We’ve got this knowledge because of some people that turned to cannibalism to survive an airplane crash and who would otherwise not have ventured into cannibalism. (Uruguayan air force flight 571) Most of our meat tastes like pork. Just like pigs, us humans are omnivores. We are mammals that have a mix of slow twitch and fast twitch muscles and can almost live off of everything (except for grass and bark, we can’t digest the high cellulose contentlike cows can). Just like pigs. Only our hands and feet tend to taste different than pig, partially because of different microbiomes on the skin. Now you know what you didn’t want to know.
Alligators, crocodiles and ostriches all tend to taste similar to chicken. A lot of fast twitch (white) muscle and somewhat similar evolutionary path.

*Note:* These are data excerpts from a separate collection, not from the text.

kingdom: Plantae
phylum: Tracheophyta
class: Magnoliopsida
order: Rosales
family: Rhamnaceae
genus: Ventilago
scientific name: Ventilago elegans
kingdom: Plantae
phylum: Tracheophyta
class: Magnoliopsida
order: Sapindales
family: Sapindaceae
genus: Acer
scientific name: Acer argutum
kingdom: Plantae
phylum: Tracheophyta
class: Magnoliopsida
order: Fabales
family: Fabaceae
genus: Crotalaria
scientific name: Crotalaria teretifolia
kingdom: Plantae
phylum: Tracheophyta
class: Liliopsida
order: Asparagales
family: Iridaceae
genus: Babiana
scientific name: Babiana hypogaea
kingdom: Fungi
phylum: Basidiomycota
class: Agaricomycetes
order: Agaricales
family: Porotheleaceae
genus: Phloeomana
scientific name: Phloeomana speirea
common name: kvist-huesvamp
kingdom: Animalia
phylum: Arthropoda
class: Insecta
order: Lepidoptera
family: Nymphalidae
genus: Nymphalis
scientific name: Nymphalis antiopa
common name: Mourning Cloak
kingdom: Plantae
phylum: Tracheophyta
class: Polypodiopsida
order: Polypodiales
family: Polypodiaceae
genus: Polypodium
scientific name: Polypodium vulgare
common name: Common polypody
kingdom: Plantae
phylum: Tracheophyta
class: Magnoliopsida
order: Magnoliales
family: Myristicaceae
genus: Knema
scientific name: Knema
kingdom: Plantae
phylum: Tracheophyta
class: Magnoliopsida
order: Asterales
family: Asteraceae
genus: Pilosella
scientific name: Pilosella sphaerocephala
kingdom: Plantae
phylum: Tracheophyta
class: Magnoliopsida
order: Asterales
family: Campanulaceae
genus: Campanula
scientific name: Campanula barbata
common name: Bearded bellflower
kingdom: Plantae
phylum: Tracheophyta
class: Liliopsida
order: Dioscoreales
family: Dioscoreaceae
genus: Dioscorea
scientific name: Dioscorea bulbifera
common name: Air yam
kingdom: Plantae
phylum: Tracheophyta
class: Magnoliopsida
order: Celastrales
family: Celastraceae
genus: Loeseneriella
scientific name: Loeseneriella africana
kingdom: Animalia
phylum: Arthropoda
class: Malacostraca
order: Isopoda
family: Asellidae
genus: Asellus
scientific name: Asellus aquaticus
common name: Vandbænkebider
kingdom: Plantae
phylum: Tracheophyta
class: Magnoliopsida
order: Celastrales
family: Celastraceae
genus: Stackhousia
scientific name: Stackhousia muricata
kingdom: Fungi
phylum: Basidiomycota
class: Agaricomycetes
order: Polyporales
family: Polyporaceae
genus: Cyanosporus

Seals, whales and puffin (and other sea birds) tend to taste somewhat more or extremely much like fish. That’s because they eat a lot of fish. I personally haven’t had the pleasure of company of someone who ate whale, but friends and family of mine have had the “pleasure” of eating seals and puffin. They taste like sea. My sister did end up eating half of my deer after she chose puffin as an appetiser, as she really really doesn’t like to eat fish. (Why don’t you english people have a dedicated word for not being able to eat something because you can’t stand the taste? “Doesn’t like” isn’t strong enough in this case).
Just like different plants look and taste different from one another due to their unique chemical makeup, so do animals. You wouldn’t expect a fox fur coat to feel the same as a mink fur coat because the fur is different. Same with the meat.